━━━━━ Testo da analizzare

Oggi in stato di rudere, cui si possono ammirare soltanto le parti murarie perimetrali è situata in alto, proprio al centro del paese, si possono ancora ammirare le catacombe dove venivano seppelliti sacerdoti e nobili del paese. L’edificio si presentava con uno stile Romanico e possedeva un campanile munito di orologio. Alcuni documenti storici d’archivio riferiscono che la torre campanaria possedeva delle campane del 1400 e 1600 purtroppo andate perdute. Oggi da questo sito si può ammirare uno dei panorami più spettacolari del borgo alla quota massima di 310mt s.l.m., da qualche anno infatti, è stato installato un punto panoramico che consente di ammirare tutta la “valle degli armeni” e i contrafforti pre-Aspromontani orientali, con i suoi borghi e siti di interesse, grazie ad un pannello fotografico che illustra tutte le vette principali della visuale, che verso Nord-est nelle giornate limpide, consente di ammirare anche Punta Stilo.

━━━━━━━━━━

* Consegna
Indica, per favore, quale stile aveva l'edificio secondo il testo da analizzare. Per rispondere basta il testo da analizzare, senza altre fonti.

━━━━━ Materiale di studio

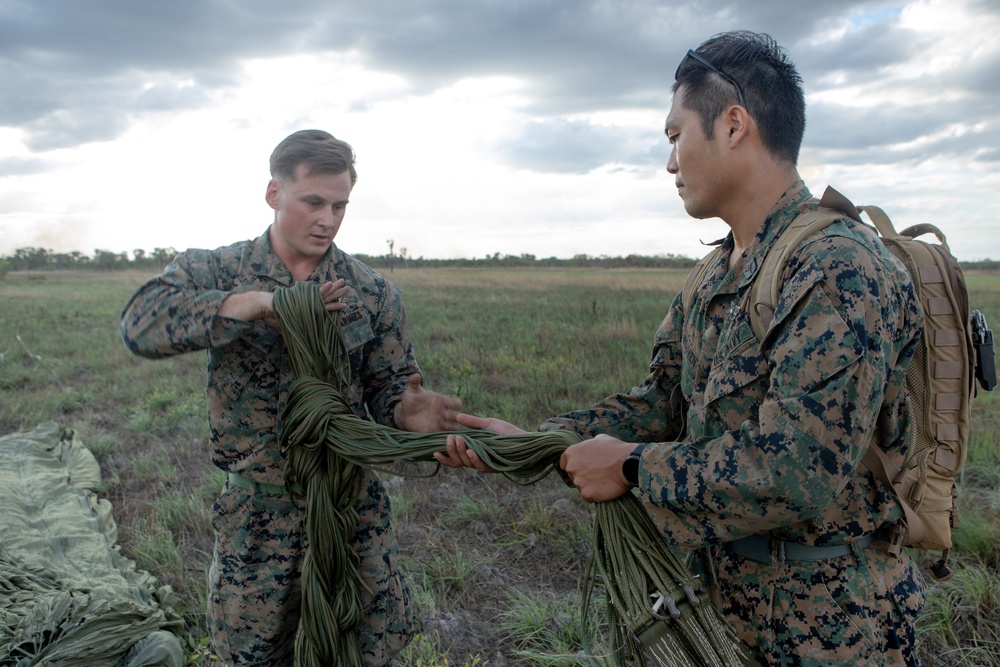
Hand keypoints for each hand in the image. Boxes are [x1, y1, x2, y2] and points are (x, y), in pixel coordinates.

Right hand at [218, 280, 348, 327]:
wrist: (263, 305)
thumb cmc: (271, 314)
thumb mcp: (284, 324)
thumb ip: (289, 328)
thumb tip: (289, 341)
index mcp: (304, 304)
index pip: (321, 303)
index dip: (332, 302)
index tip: (343, 301)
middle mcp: (306, 300)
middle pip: (325, 296)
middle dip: (337, 292)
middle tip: (349, 287)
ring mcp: (305, 299)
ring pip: (324, 294)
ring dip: (335, 290)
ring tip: (346, 285)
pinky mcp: (301, 299)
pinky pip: (315, 296)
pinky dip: (324, 291)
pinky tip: (331, 285)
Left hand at [394, 374, 461, 432]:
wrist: (405, 413)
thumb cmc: (411, 400)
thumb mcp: (412, 391)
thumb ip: (414, 383)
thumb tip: (415, 374)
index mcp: (442, 401)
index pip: (456, 402)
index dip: (456, 404)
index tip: (454, 405)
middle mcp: (444, 412)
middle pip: (458, 417)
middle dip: (459, 419)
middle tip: (456, 421)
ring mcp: (440, 423)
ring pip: (454, 428)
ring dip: (454, 431)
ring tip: (452, 433)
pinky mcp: (435, 431)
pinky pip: (444, 435)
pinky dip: (446, 437)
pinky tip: (444, 439)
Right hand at [434, 413, 522, 471]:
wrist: (526, 439)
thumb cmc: (509, 433)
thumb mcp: (488, 424)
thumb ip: (473, 423)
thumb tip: (458, 416)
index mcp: (473, 452)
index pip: (455, 459)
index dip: (445, 458)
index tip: (435, 452)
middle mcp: (478, 461)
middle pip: (458, 461)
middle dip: (451, 450)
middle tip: (450, 438)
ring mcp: (486, 464)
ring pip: (467, 463)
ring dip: (460, 452)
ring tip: (458, 440)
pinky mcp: (495, 466)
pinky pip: (481, 466)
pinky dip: (475, 459)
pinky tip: (470, 451)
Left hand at [559, 434, 634, 502]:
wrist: (628, 463)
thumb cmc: (616, 450)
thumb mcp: (600, 439)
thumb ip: (590, 444)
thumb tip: (591, 446)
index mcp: (572, 452)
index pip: (564, 463)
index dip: (574, 465)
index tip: (582, 468)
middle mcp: (571, 467)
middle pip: (573, 476)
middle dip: (583, 476)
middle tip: (598, 475)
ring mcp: (578, 482)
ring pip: (581, 487)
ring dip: (590, 486)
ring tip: (605, 481)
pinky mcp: (586, 494)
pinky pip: (589, 497)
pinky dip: (596, 495)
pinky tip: (606, 488)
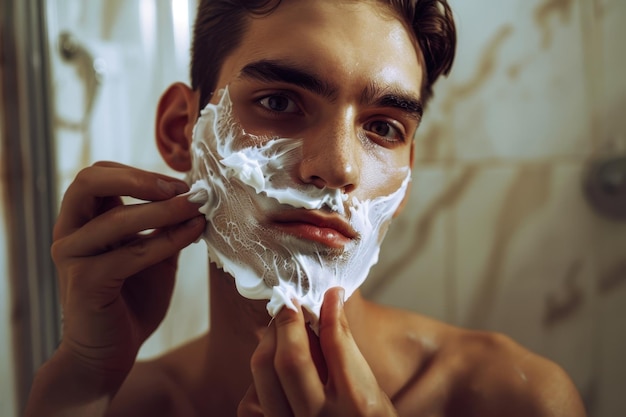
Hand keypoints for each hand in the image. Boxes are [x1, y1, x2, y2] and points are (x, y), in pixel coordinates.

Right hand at [51, 161, 204, 380]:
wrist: (109, 353)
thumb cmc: (132, 300)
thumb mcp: (152, 254)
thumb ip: (164, 226)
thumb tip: (193, 197)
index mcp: (83, 220)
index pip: (99, 174)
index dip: (139, 172)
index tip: (180, 184)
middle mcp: (70, 232)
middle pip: (89, 181)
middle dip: (138, 178)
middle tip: (180, 188)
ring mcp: (74, 257)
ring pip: (115, 219)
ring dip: (163, 210)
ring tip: (197, 208)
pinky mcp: (86, 283)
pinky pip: (131, 254)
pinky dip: (166, 241)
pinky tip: (193, 233)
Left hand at [238, 287, 397, 416]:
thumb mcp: (372, 390)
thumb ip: (346, 350)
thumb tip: (330, 302)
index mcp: (357, 406)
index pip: (335, 344)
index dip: (329, 310)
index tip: (329, 294)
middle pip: (290, 359)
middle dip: (287, 322)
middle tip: (292, 304)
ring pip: (263, 374)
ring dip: (269, 343)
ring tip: (282, 331)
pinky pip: (251, 400)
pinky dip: (261, 376)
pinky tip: (275, 368)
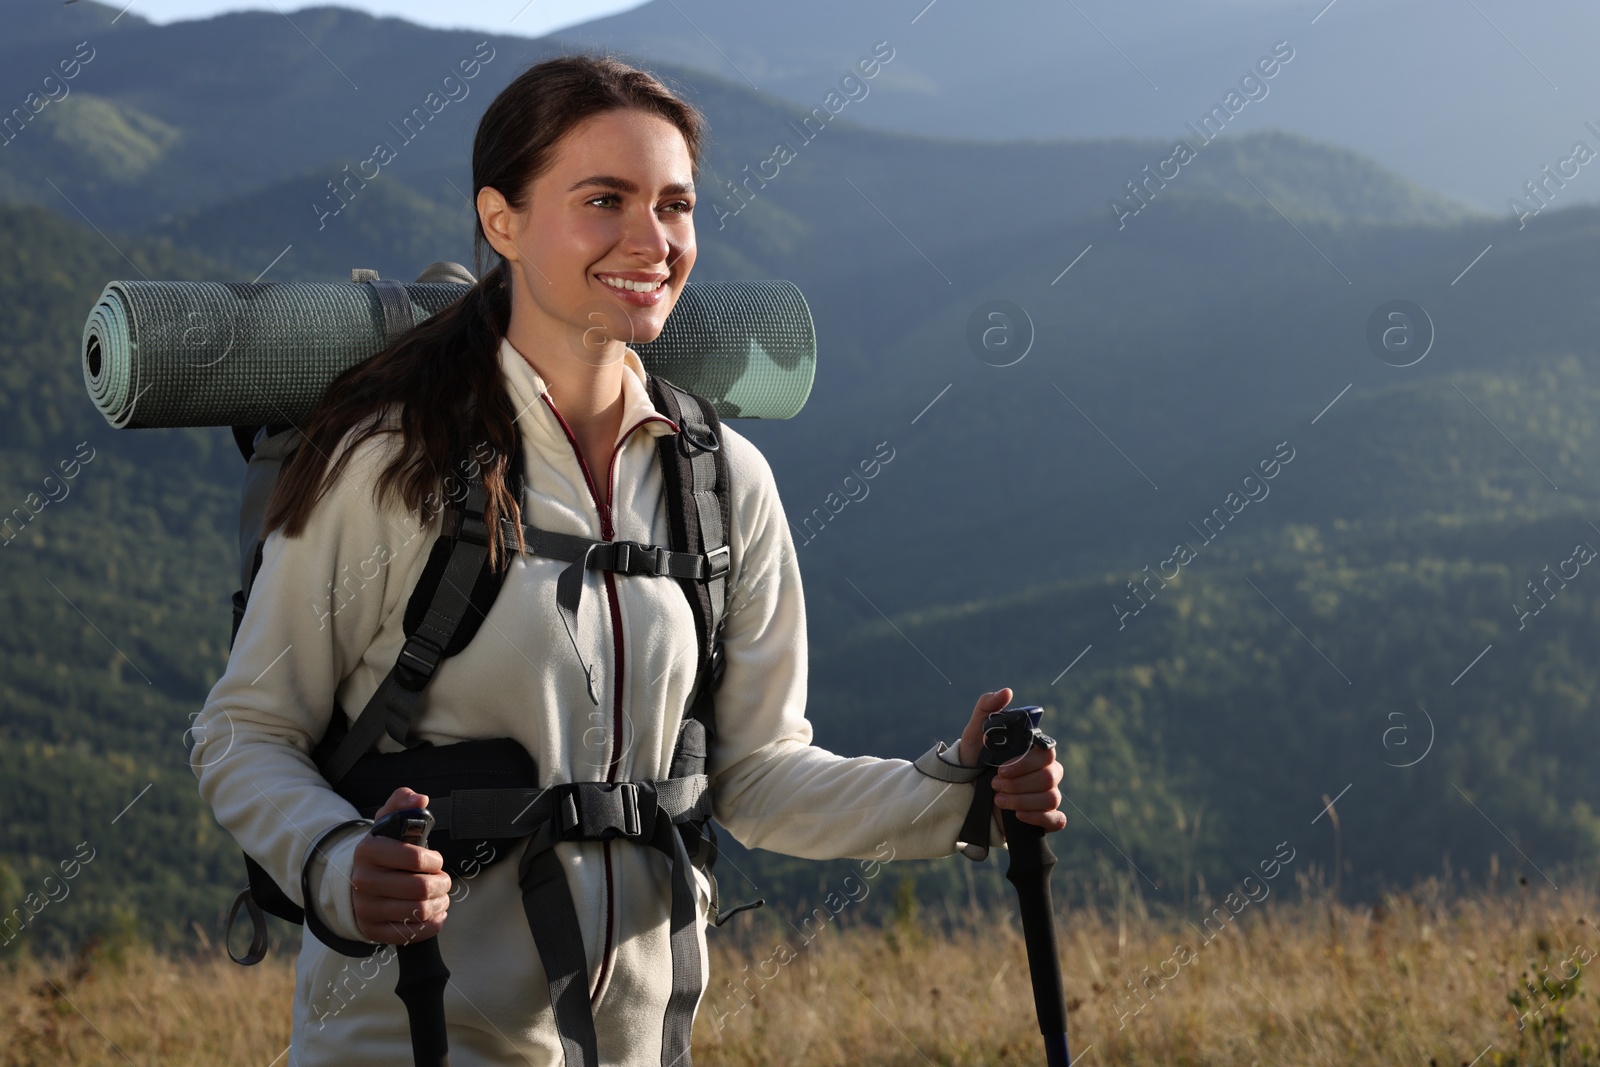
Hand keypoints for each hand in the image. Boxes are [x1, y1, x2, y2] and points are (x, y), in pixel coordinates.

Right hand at [351, 787, 452, 943]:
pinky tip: (435, 913)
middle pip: (419, 888)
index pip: (413, 858)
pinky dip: (432, 925)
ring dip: (439, 903)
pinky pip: (410, 934)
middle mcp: (363, 881)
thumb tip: (420, 799)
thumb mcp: (388, 820)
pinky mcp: (371, 929)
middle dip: (441, 883)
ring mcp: (365, 907)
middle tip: (443, 880)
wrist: (355, 879)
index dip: (434, 860)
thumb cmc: (382, 848)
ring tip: (440, 895)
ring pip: (418, 911)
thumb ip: (403, 801)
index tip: (436, 860)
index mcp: (368, 850)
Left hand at [958, 688, 1066, 832]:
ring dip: (1022, 800)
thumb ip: (987, 708)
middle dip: (1019, 783)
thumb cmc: (973, 760)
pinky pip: (1058, 819)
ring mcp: (1046, 794)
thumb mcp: (974, 733)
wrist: (963, 794)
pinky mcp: (1044, 817)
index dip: (1024, 763)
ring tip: (997, 799)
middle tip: (994, 783)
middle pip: (1050, 776)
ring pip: (1052, 798)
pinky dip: (1040, 818)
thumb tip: (1007, 692)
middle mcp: (1045, 771)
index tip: (1000, 768)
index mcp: (1035, 751)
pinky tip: (1018, 816)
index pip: (1046, 753)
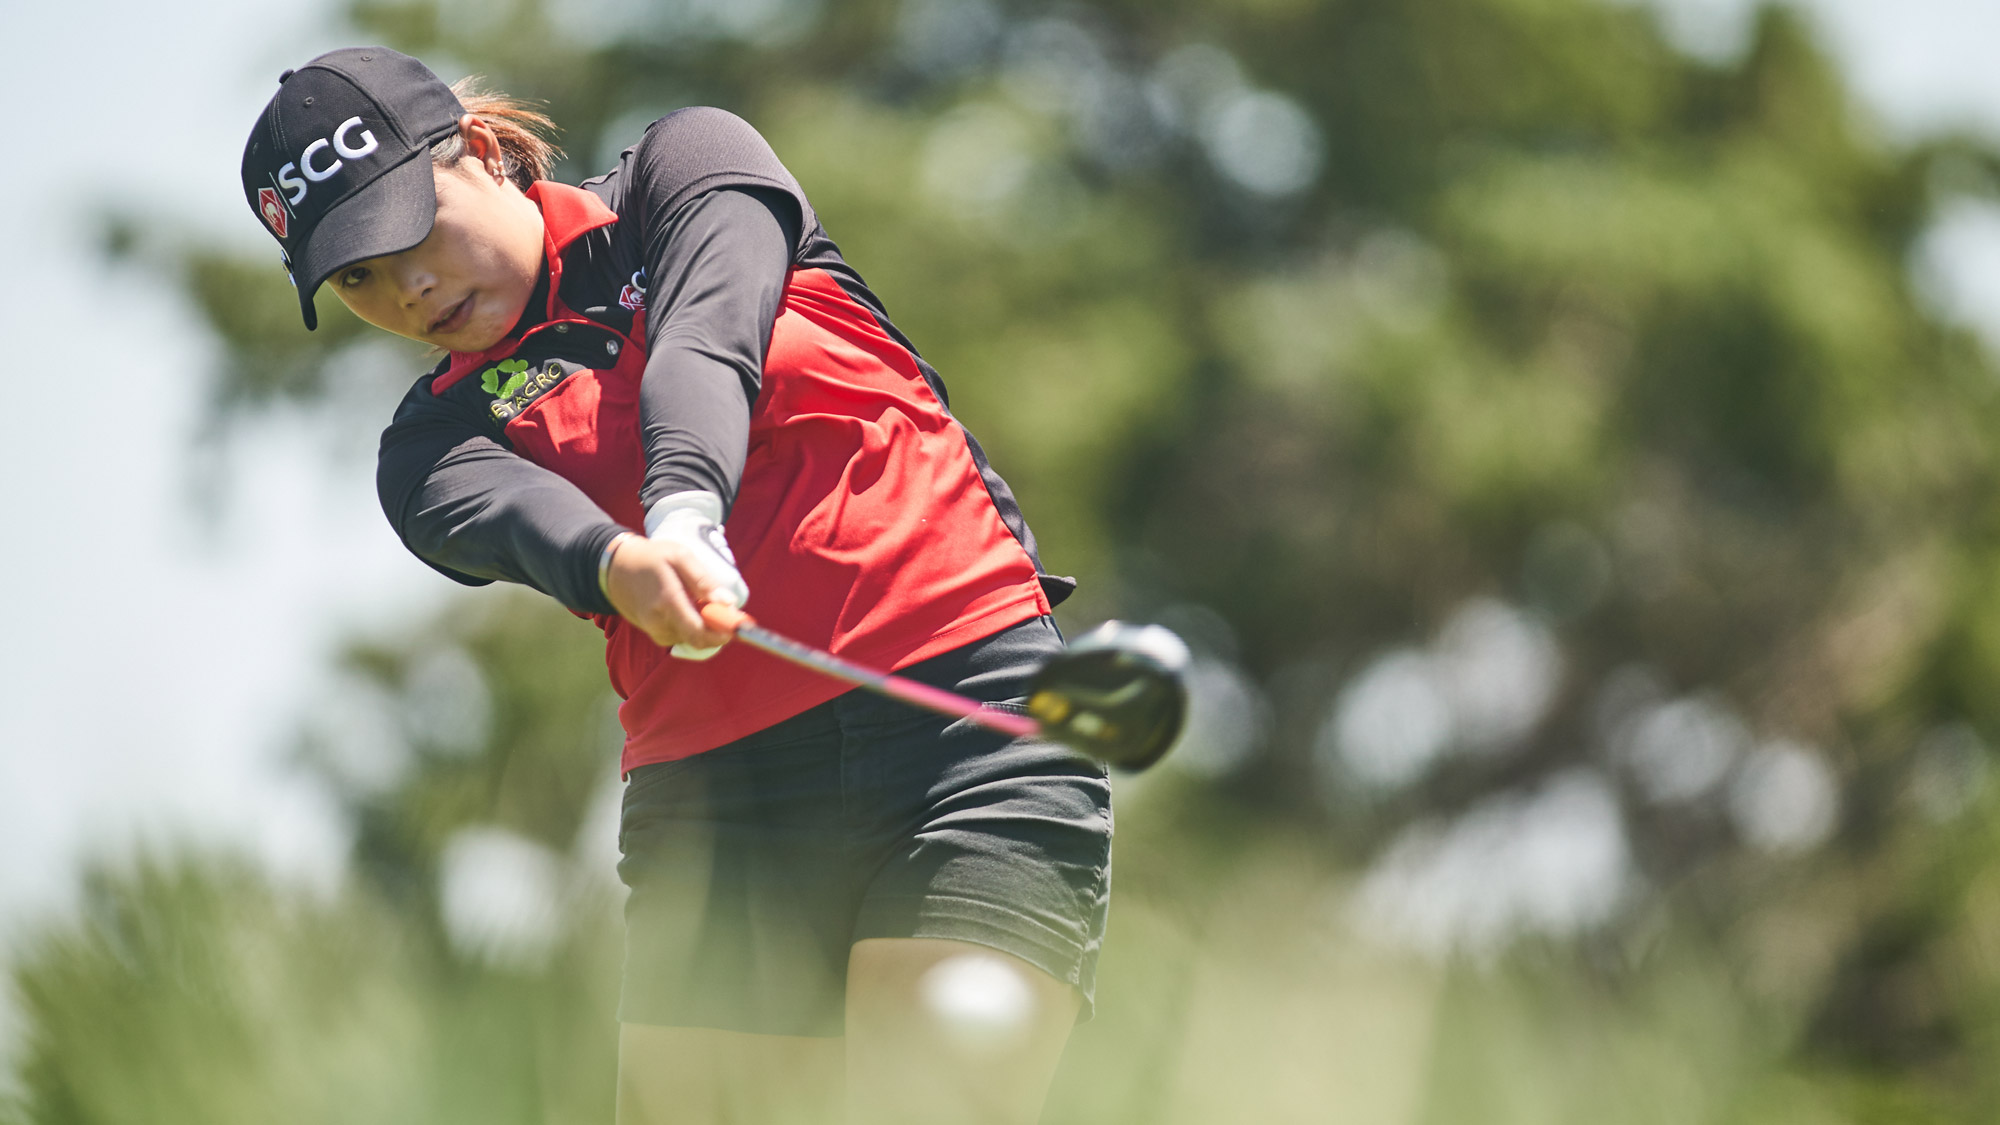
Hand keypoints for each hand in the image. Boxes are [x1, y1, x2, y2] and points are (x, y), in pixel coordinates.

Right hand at [603, 534, 736, 652]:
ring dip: (704, 625)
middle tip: (723, 607)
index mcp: (668, 602)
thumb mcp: (679, 557)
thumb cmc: (650, 558)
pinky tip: (686, 605)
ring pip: (692, 639)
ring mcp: (655, 631)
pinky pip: (682, 636)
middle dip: (717, 629)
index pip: (699, 633)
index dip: (723, 633)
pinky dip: (691, 625)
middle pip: (699, 640)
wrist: (615, 568)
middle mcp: (659, 623)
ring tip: (698, 598)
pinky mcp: (654, 634)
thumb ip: (703, 580)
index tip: (739, 624)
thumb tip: (729, 602)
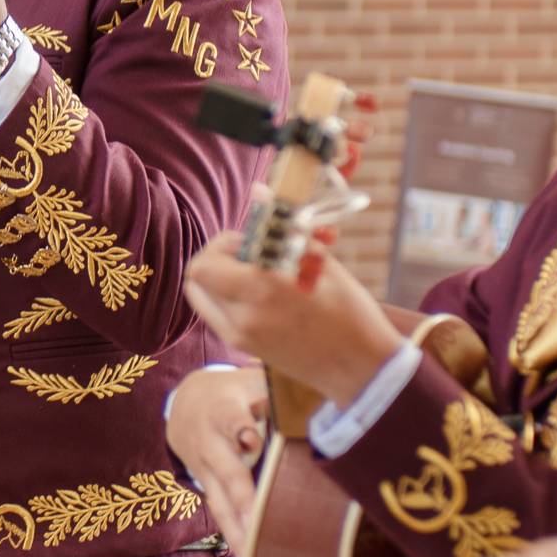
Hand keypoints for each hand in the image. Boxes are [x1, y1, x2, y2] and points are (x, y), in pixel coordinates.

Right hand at [165, 365, 271, 549]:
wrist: (183, 403)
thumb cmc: (231, 391)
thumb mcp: (248, 380)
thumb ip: (274, 388)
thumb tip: (310, 392)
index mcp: (221, 410)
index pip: (230, 420)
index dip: (240, 429)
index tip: (251, 440)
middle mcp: (208, 442)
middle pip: (225, 469)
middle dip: (240, 493)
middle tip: (255, 515)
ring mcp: (203, 468)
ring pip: (219, 499)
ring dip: (236, 526)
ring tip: (252, 552)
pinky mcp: (205, 485)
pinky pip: (218, 510)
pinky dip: (232, 533)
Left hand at [180, 235, 401, 405]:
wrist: (360, 366)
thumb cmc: (349, 310)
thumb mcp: (319, 261)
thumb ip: (282, 227)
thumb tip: (259, 190)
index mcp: (264, 288)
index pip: (206, 262)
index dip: (223, 244)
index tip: (250, 242)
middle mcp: (245, 315)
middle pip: (197, 278)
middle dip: (216, 259)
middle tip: (247, 256)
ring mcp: (241, 336)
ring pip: (202, 297)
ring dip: (218, 281)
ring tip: (253, 277)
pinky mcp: (245, 349)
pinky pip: (216, 316)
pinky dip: (226, 300)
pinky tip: (259, 297)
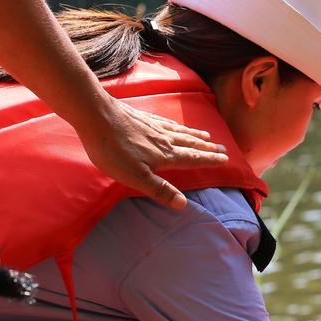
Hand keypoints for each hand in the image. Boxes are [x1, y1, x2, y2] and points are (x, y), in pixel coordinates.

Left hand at [78, 97, 228, 209]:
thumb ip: (160, 190)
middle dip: (207, 147)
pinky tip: (176, 125)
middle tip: (222, 148)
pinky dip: (178, 125)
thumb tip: (183, 204)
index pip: (192, 159)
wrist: (96, 116)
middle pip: (190, 143)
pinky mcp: (142, 118)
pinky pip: (167, 123)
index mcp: (165, 156)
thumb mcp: (136, 177)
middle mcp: (164, 139)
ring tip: (207, 135)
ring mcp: (153, 126)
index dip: (209, 160)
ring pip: (180, 132)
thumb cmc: (113, 151)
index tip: (225, 159)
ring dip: (195, 135)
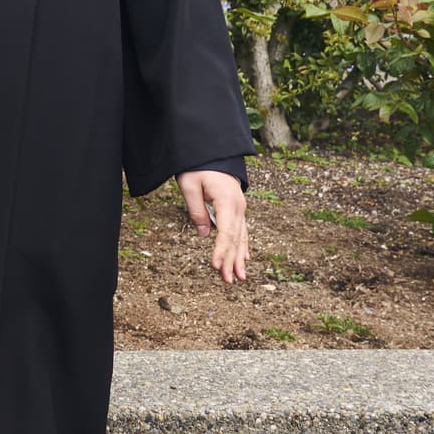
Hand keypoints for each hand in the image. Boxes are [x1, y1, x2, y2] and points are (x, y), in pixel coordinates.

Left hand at [179, 170, 250, 284]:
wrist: (212, 152)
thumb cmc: (198, 167)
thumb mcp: (189, 184)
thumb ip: (196, 209)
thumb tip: (204, 233)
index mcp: (227, 201)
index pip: (226, 232)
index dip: (221, 251)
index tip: (215, 266)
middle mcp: (238, 207)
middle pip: (235, 239)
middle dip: (231, 261)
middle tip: (227, 281)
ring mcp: (240, 208)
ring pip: (242, 237)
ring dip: (239, 258)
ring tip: (238, 277)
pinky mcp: (237, 209)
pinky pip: (242, 231)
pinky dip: (243, 246)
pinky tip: (244, 259)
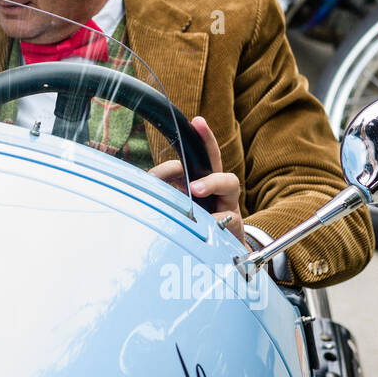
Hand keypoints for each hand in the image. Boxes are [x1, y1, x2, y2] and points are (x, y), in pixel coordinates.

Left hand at [149, 116, 244, 242]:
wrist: (223, 252)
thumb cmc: (198, 225)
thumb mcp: (179, 209)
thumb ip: (164, 196)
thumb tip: (142, 187)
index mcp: (200, 180)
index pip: (192, 159)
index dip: (180, 155)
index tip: (172, 151)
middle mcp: (216, 188)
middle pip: (214, 157)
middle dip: (207, 138)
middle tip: (198, 123)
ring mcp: (228, 204)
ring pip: (229, 182)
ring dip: (212, 182)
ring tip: (196, 189)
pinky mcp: (235, 224)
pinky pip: (229, 218)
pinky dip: (218, 219)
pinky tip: (209, 224)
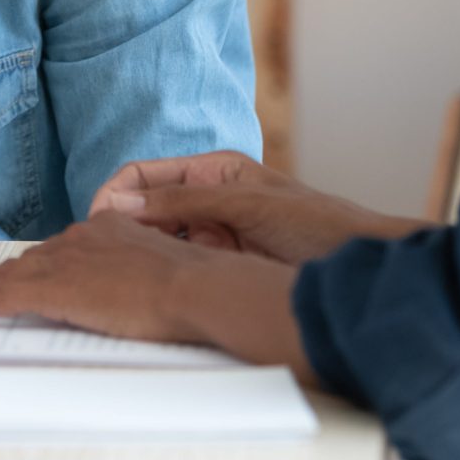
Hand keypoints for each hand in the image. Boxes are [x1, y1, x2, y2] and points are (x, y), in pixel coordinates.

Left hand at [0, 216, 317, 379]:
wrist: (198, 286)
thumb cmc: (197, 288)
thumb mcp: (165, 272)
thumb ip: (142, 276)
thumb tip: (140, 293)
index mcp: (108, 228)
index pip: (60, 250)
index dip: (34, 265)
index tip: (19, 276)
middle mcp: (81, 236)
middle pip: (29, 260)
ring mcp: (64, 259)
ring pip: (8, 276)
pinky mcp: (52, 286)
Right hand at [90, 150, 421, 265]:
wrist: (363, 269)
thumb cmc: (320, 225)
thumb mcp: (247, 205)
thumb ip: (184, 202)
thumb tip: (122, 203)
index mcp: (212, 172)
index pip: (142, 176)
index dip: (113, 196)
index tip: (96, 222)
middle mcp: (207, 202)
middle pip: (143, 210)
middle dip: (119, 228)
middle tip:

━━━━━━━━━━

* Risposta
L'edificio aveva uno stile romanico.